According to the invention, this object is achieved by the fabrication method described in Claim 1.
The idea on which the present invention is based consists in placing the functional layer or fuse layer in an opening which is situated in a further insulating layer on the contact insulating layer. As a result, the metallization level is protected during patterning of the functional layer.
Compared to the known attempted solution, the fabrication method according to the invention has the advantage, inter alia, that a thin fuse or the like is obtained, the patterning of which does not attack the metallization below it.
The subclaims define advantageous refinements and improvements of the fabrication method given in Claim 1.

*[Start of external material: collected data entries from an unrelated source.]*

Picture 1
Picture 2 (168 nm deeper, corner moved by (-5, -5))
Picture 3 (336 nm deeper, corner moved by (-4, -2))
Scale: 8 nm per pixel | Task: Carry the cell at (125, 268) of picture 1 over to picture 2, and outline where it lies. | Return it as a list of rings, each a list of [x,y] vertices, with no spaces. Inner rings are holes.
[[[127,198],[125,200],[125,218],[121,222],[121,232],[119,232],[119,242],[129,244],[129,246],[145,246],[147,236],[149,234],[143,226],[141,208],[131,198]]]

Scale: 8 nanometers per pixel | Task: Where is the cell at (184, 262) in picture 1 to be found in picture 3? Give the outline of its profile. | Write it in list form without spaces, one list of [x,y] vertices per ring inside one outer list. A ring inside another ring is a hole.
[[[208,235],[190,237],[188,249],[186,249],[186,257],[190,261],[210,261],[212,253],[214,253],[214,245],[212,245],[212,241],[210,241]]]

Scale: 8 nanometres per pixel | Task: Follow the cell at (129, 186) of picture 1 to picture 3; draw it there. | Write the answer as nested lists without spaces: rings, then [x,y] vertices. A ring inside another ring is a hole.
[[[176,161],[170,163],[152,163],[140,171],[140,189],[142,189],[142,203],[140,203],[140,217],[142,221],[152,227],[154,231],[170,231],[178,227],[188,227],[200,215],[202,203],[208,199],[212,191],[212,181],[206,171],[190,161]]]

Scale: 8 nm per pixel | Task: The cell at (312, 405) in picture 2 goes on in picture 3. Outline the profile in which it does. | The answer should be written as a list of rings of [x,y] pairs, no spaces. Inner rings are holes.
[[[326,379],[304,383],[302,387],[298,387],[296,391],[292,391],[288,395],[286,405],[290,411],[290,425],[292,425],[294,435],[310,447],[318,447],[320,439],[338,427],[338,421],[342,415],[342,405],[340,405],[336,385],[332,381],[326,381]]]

According to a preferred refinement, the functional layer is formed by depositing a layer stack having at least two layers, the lower layer being a further insulating layer and the upper layer being a conductive layer.
According to a further preferred refinement, a further metallization region is formed in the circuit substrate in the plane of the first metallization region, and a further contact is formed, at the same time as the first contact, in the first insulating layer, outside the opening, in order to make contact with the further metallization region.
According to a further preferred refinement, the lower layer contains Si3N4, SiO2 or combinations thereof.
According to a further preferred refinement, the upper layer comprises a metal, a metal compound or polysilicon.
According to a further preferred refinement, the lower layer is an Si3N4 layer which is from 1 nm to 5 nm thick, and the upper layer is a WSi layer which is from 0 to 30 nm thick.